Hello all devs. This is a request (hopefully to benefit all! :-) )

So, it sounds like what you’re doing is working through a large body of text, and then cutting it down by removing already added words as you go.
I’ve got next to no script knowledge, but I think I can offer you something useful nonetheless.

I’m working under the assumption that you’ve got the extracted dialogue in some sort of text format (thus accessible to word processors, etc.) and that it’s not riddled with “impurities” from the export process.

0. I think you should abandon the idea of deleting text - it sounds like you are doing it because the process you’re contemplating would require it. It’s a dangerous step (see 1.), and for your actual aim (identifying words and building a deck with them) completely unnecessary.

1. Possibly give up on the idea of attempting what you are trying to with words. It is going to be tough as hell to do accurately. For example, doubles deletion could lead to awful errors, for example, you could delete a two-kanji compound that is identical to two kanji of a three-kanji compound… that won’t go well for your aim. The only thing that could make it safe is prior use of a parser, and we have several (MeCab being one of the more common), and they aren’t too easy to use on their own, and all have (different) faults in how they parse.*

2. Going by kanji should be fine, and the aim of deleting should be unproblematic.

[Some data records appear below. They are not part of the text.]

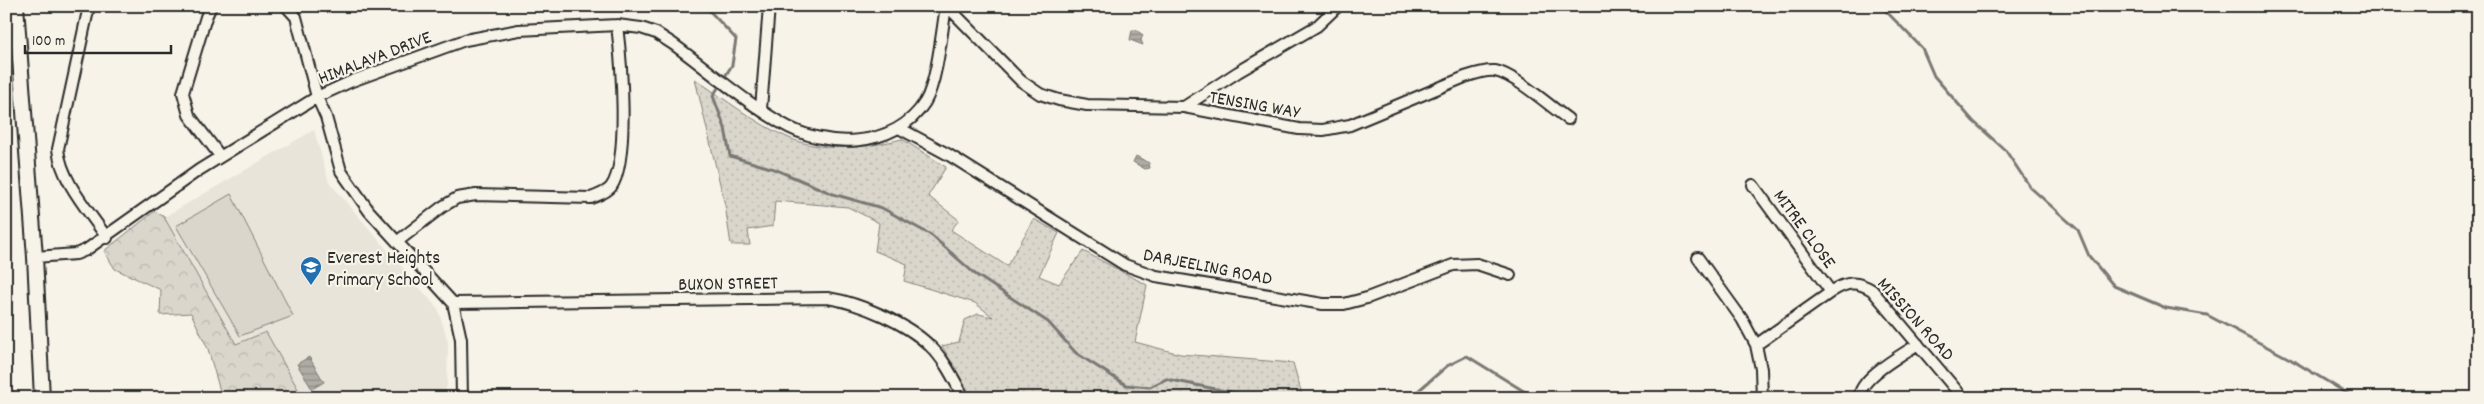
<svg xmlns="http://www.w3.org/2000/svg" width="2484" height="404" viewBox="0 0 2484 404" font-family="Dekko,sans-serif">
	<style>
		.built { fill: #e8e4da }
		.grass { fill: url(#grass-dots); stroke: #82807c }
		.forest { fill: url(#forest-crowns); stroke: #82807c }
		.garden { fill: #dad6cc; stroke: #82807c }
		.water { fill: url(#water-rules); stroke: #7a7874 }
		.lines { fill: none; stroke-linecap: round; stroke-linejoin: round }
		.stream { stroke: #7a7874; stroke-width: 3 }
		.street-casing { stroke: #2b2b2b; stroke-width: 14 }
		.secondary-casing { stroke: #2b2b2b; stroke-width: 18 }
		.street { stroke: #f7f3e8; stroke-width: 10 }
		.secondary { stroke: #f7f3e8; stroke-width: 14 }
		.labels { text-anchor: middle; stroke-width: 4.5; stroke-linejoin: round; paint-order: stroke }
		.street-label { font-size: 19px; fill: #2b2b2b; stroke: #f7f3e8 }
		.poi-label { font-size: 19px; fill: #2b2b2b; stroke: #f7f3e8; text-anchor: start }
	</style>
	<defs>
		<pattern id="grass-dots" width="8" height="8" patternUnits="userSpaceOnUse" patternTransform="scale(1.25)"><rect width="8" height="8" fill="#dad6cc"/><path d="M2 2h.1M6 6h.1" fill="none" stroke="#bbb8af" stroke-width="1.8" stroke-linecap="round"/></pattern>
		<pattern id="forest-crowns" width="20" height="18" patternUnits="userSpaceOnUse" patternTransform="scale(1.25)"><rect width="20" height="18" fill="#dad6cc"/><path d="M2 6a3 3 0 1 1 6 0M12 15a3 3 0 1 1 6 0" fill="none" stroke="#bbb8af"/></pattern>
		<pattern id="water-rules" width="6" height="5" patternUnits="userSpaceOnUse" patternTransform="scale(1.25)"><rect width="6" height="5" fill="#afaca4"/><path d="M0 2.5h6" fill="none" stroke="#8f8c86"/></pattern>
	</defs>
	<rect width="100%" height="100%" fill="#f7f3e8"/>
	<filter id="ink" filterUnits="userSpaceOnUse"><feTurbulence type="fractalNoise" baseFrequency=".02" numOctaves="2"/><feDisplacementMap in="SourceGraphic" scale="10" xChannelSelector="R" yChannelSelector="G"/><feConvolveMatrix kernelMatrix="1 2 1 2 8 2 1 2 1" color-interpolation-filters="sRGB"/></filter>
	<g filter="url(#ink)">
		<path class="built" d="M314,130L329,182L438,309L448,342L447,386L443,395L438,398H303L266,332L236,344L164,217Z"/>
		<path class="grass" d="M695,79C725,99 756,124 789,138C825,153 866,148 902,139L946,167L928,196L959,220L951,230L1007,266L1034,219L1059,233L1039,276L1059,284L1083,251L1147,285L1135,342L1180,354L1293,363L1303,398H1052L1051,395L1047,398H972L942,346L959,342L965,320L978,314L993,317L975,303L904,281L907,264L875,251L879,223L848,207L775,201L773,226L748,230L750,245H731L725,205Z"/>
		<path class="forest" d="M155,211L164,217L236,344L266,332L303,398H222L208,349L191,313L160,315L161,290L115,269L104,251Z"/>
		<path class="garden" d="M231,194L293,316L240,336L176,226Z"/>
		<path class="water" d="M1132,30H1136L1143,35L1141,40L1143,45L1130,40Z
			M1136,156L1149,163L1150,168L1145,169L1133,162Z
			M309,357L324,382L312,389L297,364Z"/>
		<g class="lines">
			<path class="stream" d="M705,6L736,39L732,65L713,96L725,128L730,156L774,169L833,194L882,208L931,235L975,274L1048,322L1076,353L1126,385L1150,387L1166,379L1250,396L1298,398
				M1881,6L1922,48L1934,76L1973,121L2006,151L2030,187L2078,230L2089,256L2114,286L2166,308L2207,315L2290,359L2348,394L2350,398
				M1410,398L1447,366L1467,356L1535,398"/>
			<g class="street-casing">
				<path id="street" d="M89,6L58,149C61,181 89,211 107,238
					M211,6L206,17L183,93L189,115L220,156
					M286,6L296,17L317,97L326,117L341,171L369,211L453,303L461,339L462,398
					M947,6L1021,81L1040,94L1059,100L1087,105L1184,107L1299,129L1323,130L1350,125L1465,77C1474,74 1485,70 1495,71C1514,74 1551,107 1568,119
					M1184,107L1238,72L1317,26L1338,6
					M761,109L769,6
					M899,128L949,155L1125,265L1156,276L1323,304H1344L1367,298L1453,265L1477,264L1510,275
					M1753,185L1831,292
					M398,241L442,207L457,198L476,195L591,198C598,195 606,193 611,187C630,161 621,58 617,25
					M35,257L76,254L86,250L199,170L317,97L352,81L465,40L519,30L617,25L641,28L656,33L673,44C709,70 743,101 781,123C824,149 895,150 925,102C937,82 942,31 946,6
					M1698,258L1742,319L1756,345
					M453,303L828,298C859,303 907,323 930,346C945,360 954,380 964,398
					M6,393L10,398
					M1762,398L1761,369L1756,345L1831,292C1846,282 1856,280 1872,290L1963,398
					M1859,398C1860,377 1902,355 1918,344"/>
			</g>
			<g class="secondary-casing">
				<path id="secondary" d="M16,6L35,257L42,398"/>
			</g>
			<use href="#street" class="street"/>
			<use href="#secondary" class="secondary"/>
		</g>
	</g>
	<defs>
		<g id="school-pin" transform="scale(1.125)"><path d="M0 17L-7.5 6A9.5 9.5 0 1 1 7.5 6Z" fill="#1f6fb2" stroke="#f7f3e8"/><path d="M0-5L7-2L0 1L-7-2ZM-4 1L0 2.5L4 1V4Q0 6-4 4Z" fill="#fff"/></g>
	</defs>
	<g fill-rule="evenodd">
		<use href="#school-pin" x="311" y="267"/>
	</g>
	<g class="labels">
		<g class="street-label">
			<text transform="translate(374 56) rotate(-21)" y="7">HIMALAYA DRIVE</text>
			<text transform="translate(1255 103) rotate(10)" y="7">TENSING WAY</text>
			<text transform="translate(1806 228) rotate(54)" y="7">MITRE CLOSE</text>
			<text transform="translate(1208 265) rotate(11)" y="7">DARJEELING ROAD</text>
			<text transform="translate(728 282) rotate(-1)" y="7">BUXON STREET</text>
			<text transform="translate(1917 318) rotate(48)" y="7">MISSION ROAD</text>
		</g>
		<g class="poi-label">
			<text x="327" y="263">Everest Heights<tspan x="327" dy="22">Primary School</tspan></text>
		</g>
	</g>
	<rect width="2484" height="404" fill="none" stroke="#f7f3e8" stroke-width="25"/>
	<rect x="12" y="12" width="2459" height="379" fill="none" stroke="#2b2b2b" stroke-width="2" filter="url(#ink)"/>
	<path d="M25 45v8h146v-8" fill="none" stroke="#2b2b2b" stroke-width="2.5"/>
	<text x="32" y="45" font-size="15" fill="#2b2b2b" stroke="#f7f3e8" stroke-width="4" paint-order="stroke">100 m</text>
</svg>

To assist that:
2A. Also, consider exporting the dialogue to HTML, and use this WK userscript to highlight the kanji you’ve already learned or are set to in WK.
2B. Additionally, use its add kanji feature to one-by-one add the new kanji you come across, and it’ll highlight them differently. (It, or at least in its earlier forms, is an easy script to modify, if that better helps you.) That’ll let you “save” the words from wrongful deletion, and see if the kanji involved were used. Then use Rikaisama to build an Anki deck in Firefox, with sentences and audio. Check out how to set it up for this here.

tl;dr-> Skip to here:
3. Or, if you can put up with the parsing (and why not! a little error is only a little), and wish to automate the kanji end of things as much as possible, simply use cb’s Analyzer, which uses MeCab for words but independently checks kanji. cb makes some great stuff, and this will do exactly what you want as well as could possibly be done, without designing a new parser. For conveniently making a sweet deck once you open the text in Firefox with Rikai-sama (also cb’s, I believe), see link in 2B.

I could be wrong, but I think that’s exactly what you want.